Saved data entries
((

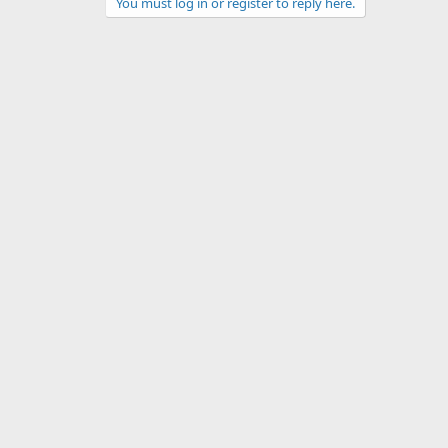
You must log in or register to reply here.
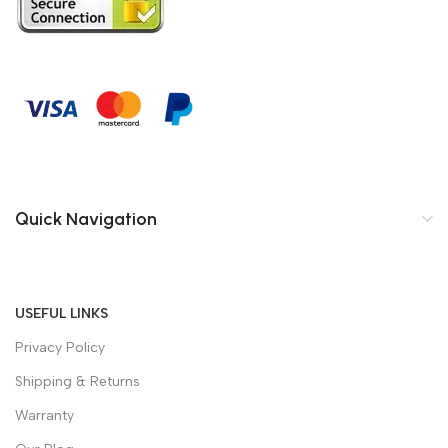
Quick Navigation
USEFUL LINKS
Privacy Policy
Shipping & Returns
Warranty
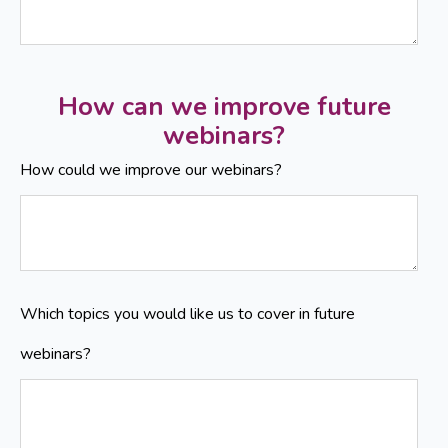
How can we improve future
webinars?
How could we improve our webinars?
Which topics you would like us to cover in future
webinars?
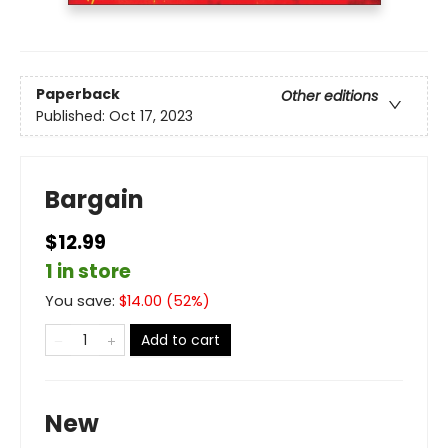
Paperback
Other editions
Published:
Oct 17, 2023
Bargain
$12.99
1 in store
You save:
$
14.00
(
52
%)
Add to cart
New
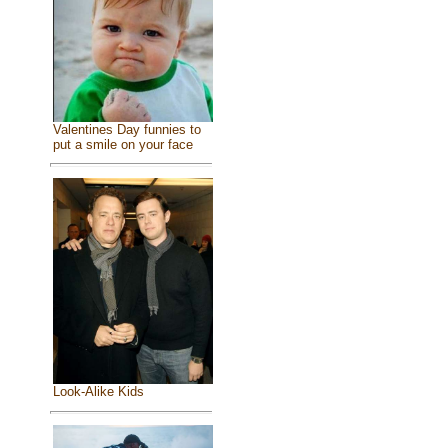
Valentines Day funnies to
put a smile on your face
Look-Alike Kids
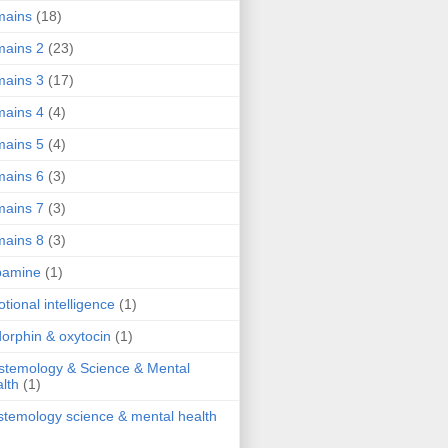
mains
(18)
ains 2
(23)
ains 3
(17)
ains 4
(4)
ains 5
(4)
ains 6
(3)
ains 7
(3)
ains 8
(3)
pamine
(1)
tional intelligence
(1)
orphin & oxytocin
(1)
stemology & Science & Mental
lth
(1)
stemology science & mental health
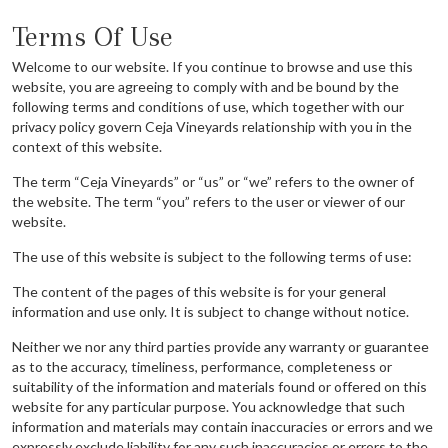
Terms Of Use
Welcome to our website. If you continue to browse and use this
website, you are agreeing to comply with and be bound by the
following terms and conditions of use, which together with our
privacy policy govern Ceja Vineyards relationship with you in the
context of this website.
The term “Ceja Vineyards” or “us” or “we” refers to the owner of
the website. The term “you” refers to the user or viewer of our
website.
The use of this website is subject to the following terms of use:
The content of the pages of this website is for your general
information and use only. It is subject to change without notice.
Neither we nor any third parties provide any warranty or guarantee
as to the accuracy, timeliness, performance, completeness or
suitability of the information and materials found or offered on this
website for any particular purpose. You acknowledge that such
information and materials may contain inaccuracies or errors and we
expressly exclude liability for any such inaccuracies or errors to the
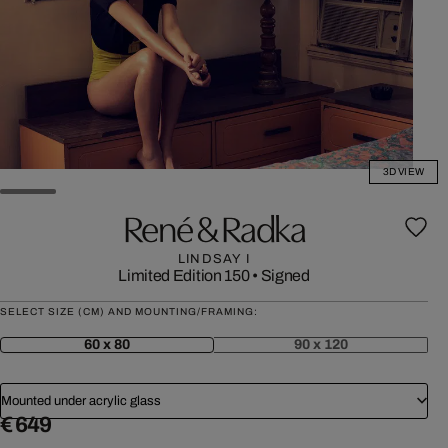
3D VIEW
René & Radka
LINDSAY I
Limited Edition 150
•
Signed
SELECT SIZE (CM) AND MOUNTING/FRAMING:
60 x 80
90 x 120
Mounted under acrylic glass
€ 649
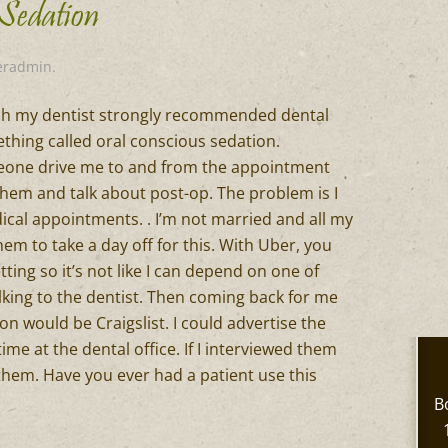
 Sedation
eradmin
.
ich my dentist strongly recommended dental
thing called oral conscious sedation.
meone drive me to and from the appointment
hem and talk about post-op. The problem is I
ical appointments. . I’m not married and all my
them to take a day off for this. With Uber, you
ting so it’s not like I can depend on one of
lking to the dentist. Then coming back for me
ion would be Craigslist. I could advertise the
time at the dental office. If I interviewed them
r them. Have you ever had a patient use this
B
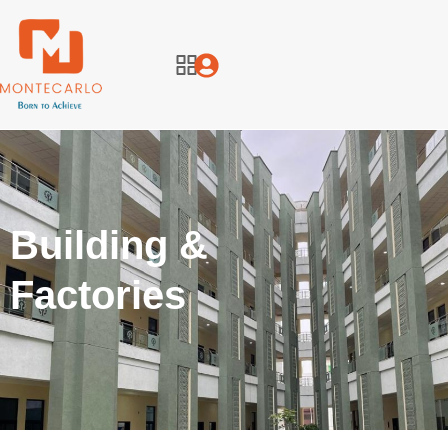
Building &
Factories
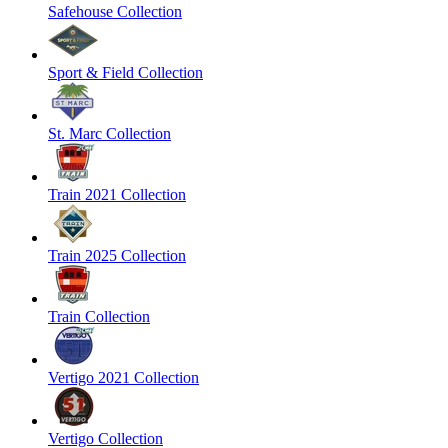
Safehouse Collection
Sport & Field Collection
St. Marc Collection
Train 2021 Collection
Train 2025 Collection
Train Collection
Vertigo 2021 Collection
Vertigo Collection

))
((

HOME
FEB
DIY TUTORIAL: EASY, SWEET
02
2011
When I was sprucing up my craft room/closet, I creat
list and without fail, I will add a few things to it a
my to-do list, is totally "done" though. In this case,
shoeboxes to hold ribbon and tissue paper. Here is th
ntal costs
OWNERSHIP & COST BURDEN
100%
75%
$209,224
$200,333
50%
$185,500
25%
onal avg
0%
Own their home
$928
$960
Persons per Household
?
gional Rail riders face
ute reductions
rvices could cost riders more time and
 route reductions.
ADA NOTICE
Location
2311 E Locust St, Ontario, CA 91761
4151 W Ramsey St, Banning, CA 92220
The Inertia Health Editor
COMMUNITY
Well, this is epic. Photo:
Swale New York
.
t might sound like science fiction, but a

))
((

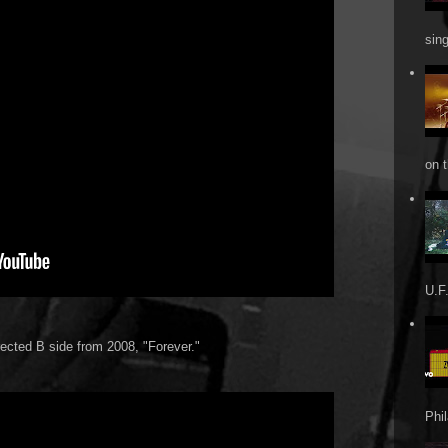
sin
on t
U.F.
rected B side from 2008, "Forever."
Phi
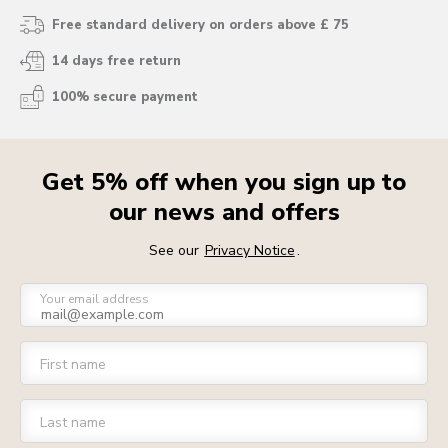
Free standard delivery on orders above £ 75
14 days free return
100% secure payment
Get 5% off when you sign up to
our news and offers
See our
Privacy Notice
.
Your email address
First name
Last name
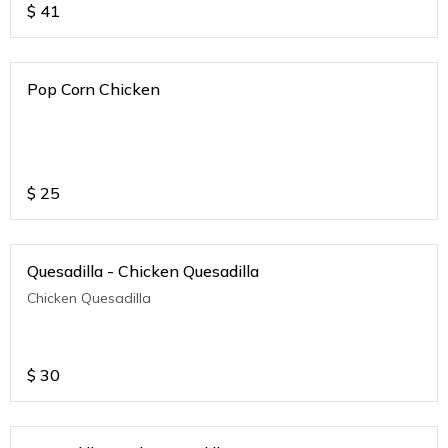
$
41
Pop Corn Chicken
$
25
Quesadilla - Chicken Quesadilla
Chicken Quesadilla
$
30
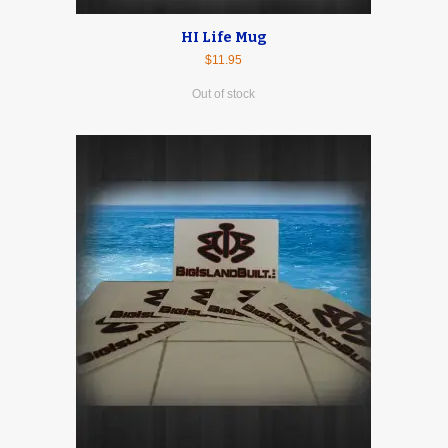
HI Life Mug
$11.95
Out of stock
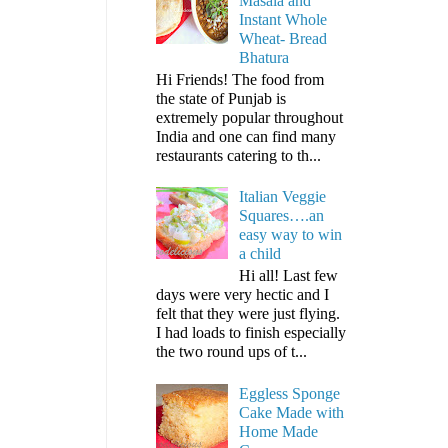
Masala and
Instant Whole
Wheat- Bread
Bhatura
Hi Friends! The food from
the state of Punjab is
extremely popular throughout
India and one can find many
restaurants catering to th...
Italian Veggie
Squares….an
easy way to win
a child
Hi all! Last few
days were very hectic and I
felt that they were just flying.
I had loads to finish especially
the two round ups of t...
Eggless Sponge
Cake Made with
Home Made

))

--- TO-DO ITEM ---
All lines above with "could" in them should be returned.

--- TASK RESULT ---
How could we improve our webinars?
ion would be Craigslist. I could advertise the
rvices could cost riders more time and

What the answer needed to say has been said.